SOURCE EXTRACT Block Start

[ros-users] Reinventing the wheel: training and evaluation of algorithms for objects detection in images

Tue Nov 23 19:11:22 UTC 2010

Whaw ! That just looks fantastic !

Indeed eblearn appeared in my review as the one the most interesting
tools (from a software and from a research point of view).
I have to say the API looks very clean and nice, and the step by step
tutorial are exactly what I have in mind.
https://wave.google.com/wave/waveref/googlewave.com/w+yItwe-AnA/~/conv+root/b+yItwe-AnC

Of course the list you give in your email makes even more clear how
eblearn can be of interest.

I had never heard of visiongrader but indeed it goes exactly in the
direction I had in mind.

I guess there are three main aspects I would like to "depart from" eblearn:

- Abritrary features.
Indeed, as researcher, I believe training features from data and tasks
is better than handwriting them.
However I think there is value in providing a set of "hard coded" features:
  1. So users can compare between them
  2. When speed matters, then we may want to have your own hardwired
GPU enabled feature

- Multiple learning algorithms side by side
I am aware that energy based learning is a very generic and powerful
framework (I have already read some papers and seen some of the online
videos on the topic).
However I am pretty sure that not every machine learning/detection
method fits inside this box (I am thinking for instance hough voting
and part based models).
Being able to provide "arbitrary" algorithms for detections will make
it easier for users to compare different methods.

- Meta training inside instead of outside
Up to my knowledge/understanding some learning algorithms work in a
"online fashion", one pass over the data and they are ready to go;
here the data is pushed over the learner.
Other algorithms are more a in "dedicated student" mode where they
need to review some of the harder case ("review some chapters of the
book"); here the learner needs to be able to do multiple passes of the
data and request more examples.
>From your description this seems to be done "using outside scripts", I
would like it to be more explicitly expressed inside the
software/framework rather than outside.

All and all eblearn + visiongrader seem like great tools, with a nice
and well thought API.
I will definitely look more in detail about their internals (I already
had played around with eblearn a few months ago) and use/re-use as
much as possible the existing code base.

>From the response of the community it seems that there a agreement on:
- There is a problem to be solved
- It would be nice to have a "one-stop-shop"

I have already though about this issue in the past, and I think I have
a decent grasp of the issues.
I will give a shot on creating such open source tool.
I have decided to name it "sponge" (because "it learns like a sponge")
and it will be hosted at Github.

https://github.com/rodrigob/sponge

Obviously right now the project is empty.

SOURCE EXTRACT Block End
DATASET ENTRIES Block Start

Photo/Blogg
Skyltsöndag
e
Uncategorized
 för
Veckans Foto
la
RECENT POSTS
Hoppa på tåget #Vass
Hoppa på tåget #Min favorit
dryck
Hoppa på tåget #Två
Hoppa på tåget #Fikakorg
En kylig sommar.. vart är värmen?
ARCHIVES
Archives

DATASET ENTRIES Block End
DATASET ENTRIES Block Start

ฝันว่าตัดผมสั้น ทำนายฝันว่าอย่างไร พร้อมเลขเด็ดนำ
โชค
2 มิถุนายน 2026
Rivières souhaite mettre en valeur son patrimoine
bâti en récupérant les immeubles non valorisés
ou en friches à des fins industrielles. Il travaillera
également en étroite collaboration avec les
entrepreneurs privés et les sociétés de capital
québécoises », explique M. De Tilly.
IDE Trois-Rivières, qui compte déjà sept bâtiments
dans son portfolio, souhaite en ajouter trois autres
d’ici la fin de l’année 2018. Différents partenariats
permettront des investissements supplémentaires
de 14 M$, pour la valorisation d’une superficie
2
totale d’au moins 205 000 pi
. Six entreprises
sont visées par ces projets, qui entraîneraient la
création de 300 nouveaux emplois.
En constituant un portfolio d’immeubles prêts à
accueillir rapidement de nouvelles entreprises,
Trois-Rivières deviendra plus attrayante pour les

DATASET ENTRIES Block End

◆ REQUIRED WORK
Write the next part of the mailing-list message about training and evaluating object detection algorithms, starting right after its final sentence.

◆ WRITTEN RESPONSE
I will be working on the design on the github wiki (and google wave
linked there), and hopefully start pushing code in the next weeks.

Let us hope I get to create code that will be of use to other people.
Best regards,
rodrigob.

On Tue, Nov 23, 2010 at 5:16 PM, Pierre S <pierre.sermanet at gmail.com> wrote:
> oui, voila ma reponse:
> Hi Rodrigo,
>
> I maintain the eblearn and visiongrader open-source projects and they might
> correspond to what you need. I'll just enumerate some aspects that seem to
> fit your description:
>
> eblearn (http://eblearn.sourceforge.net/)
> - training by minimizing energies (rather than probabilities) is quite
> general and can be applied to lots of tasks (cf. Tutorial on Energy-Based
> Learning, Lecun et al 2006)
> - it is currently mostly focused on classification/detection, but the design
> is based on generic modules so that anybody can write its own modules and
> use the framework for a new task
>
> - modules are usually serially connected but can also be branched and merged
> to create more complex machines
> - one can easily create a new network of machines via configuration files by
> defining the list of modules the machine contains, e.g. pre-processing,
> convolutions, pooling, etc, then feed it to the train executable and then
> detection executable. e.g.:
> http://eblearn.svn.sourceforge.net/viewvc/eblearn/trunk/tools/demos/pedestrians/inria/inria_meta.conf?revision=1391&view=markup
> - so currently, training to recognize a new class of images involves taking
> the existing scripts in demos/pedestrian/inria for example, modify them a
> bit and feed them to the training and detection programs.
> - I am considering adding a graphical tool on top to graphically build and
> connect modules together in serial or parallel to make things even easier.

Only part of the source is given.